→ **PROBLEM STATEMENT**:
I'd like the entries repeated exactly, without their pictures.

→ **DATA SUPPLIED**:
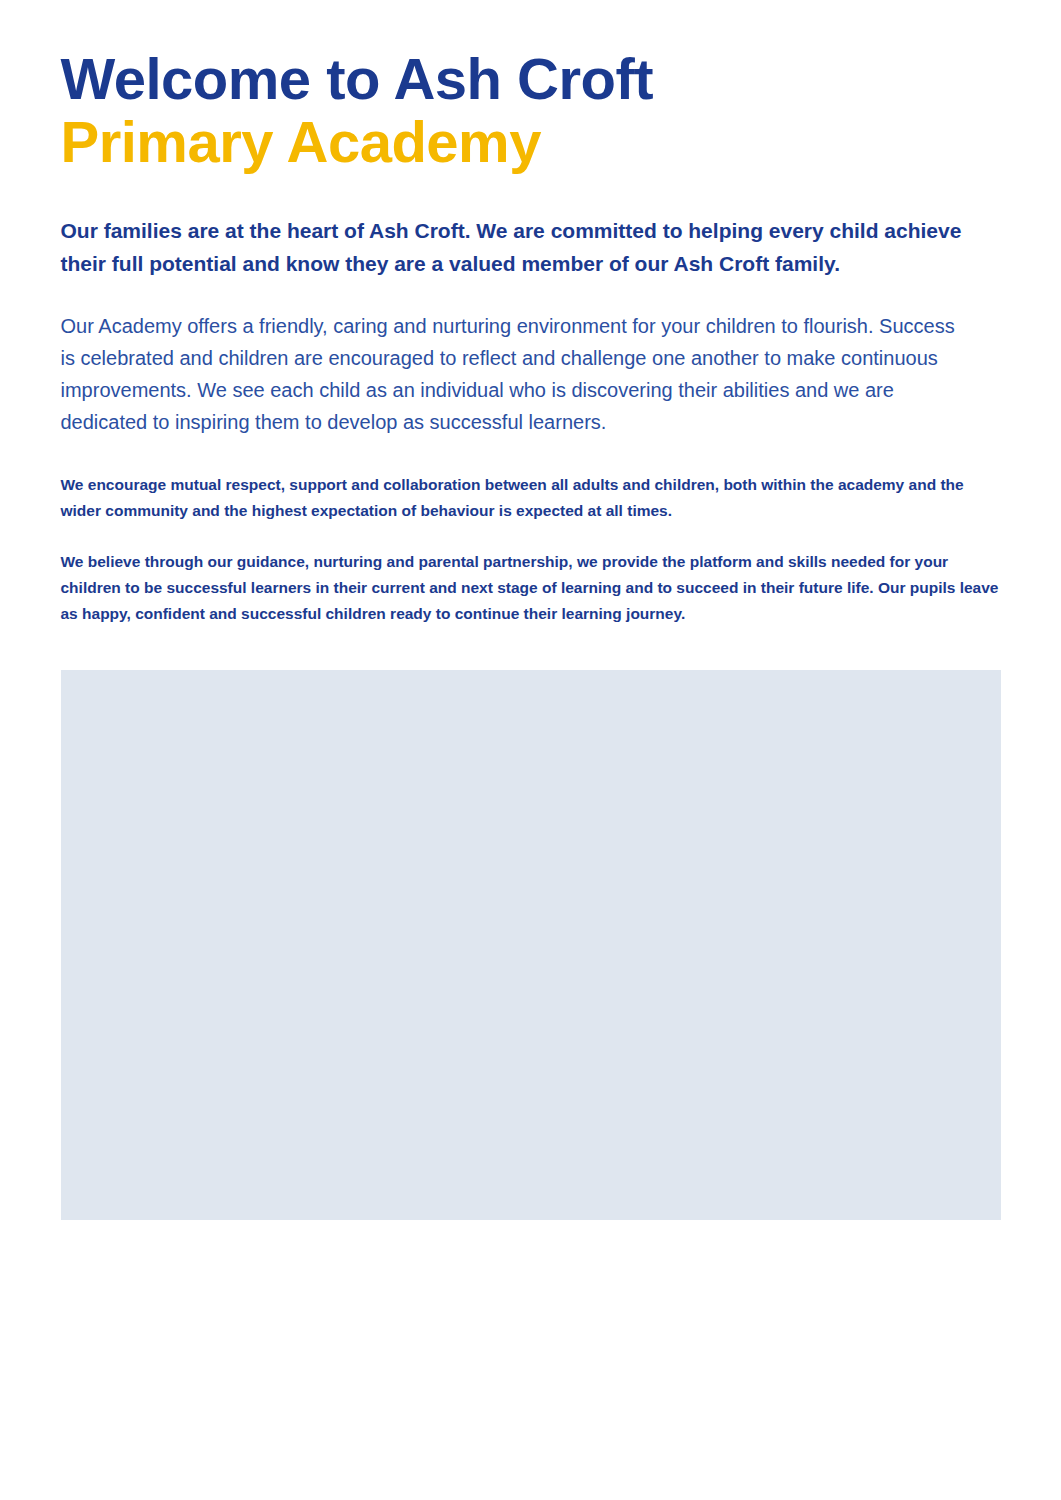Welcome to Ash Croft Primary Academy
Our families are at the heart of Ash Croft. We are committed to helping every child achieve their full potential and know they are a valued member of our Ash Croft family.
Our Academy offers a friendly, caring and nurturing environment for your children to flourish. Success is celebrated and children are encouraged to reflect and challenge one another to make continuous improvements. We see each child as an individual who is discovering their abilities and we are dedicated to inspiring them to develop as successful learners.
We encourage mutual respect, support and collaboration between all adults and children, both within the academy and the wider community and the highest expectation of behaviour is expected at all times.
We believe through our guidance, nurturing and parental partnership, we provide the platform and skills needed for your children to be successful learners in their current and next stage of learning and to succeed in their future life. Our pupils leave as happy, confident and successful children ready to continue their learning journey.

→ **RESULT OF THE TASK**:
Welcome to Ash Croft Primary Academy
Our families are at the heart of Ash Croft. We are committed to helping every child achieve their full potential and know they are a valued member of our Ash Croft family.
Our Academy offers a friendly, caring and nurturing environment for your children to flourish. Success is celebrated and children are encouraged to reflect and challenge one another to make continuous improvements. We see each child as an individual who is discovering their abilities and we are dedicated to inspiring them to develop as successful learners.
We encourage mutual respect, support and collaboration between all adults and children, both within the academy and the wider community and the highest expectation of behaviour is expected at all times.
We believe through our guidance, nurturing and parental partnership, we provide the platform and skills needed for your children to be successful learners in their current and next stage of learning and to succeed in their future life. Our pupils leave as happy, confident and successful children ready to continue their learning journey.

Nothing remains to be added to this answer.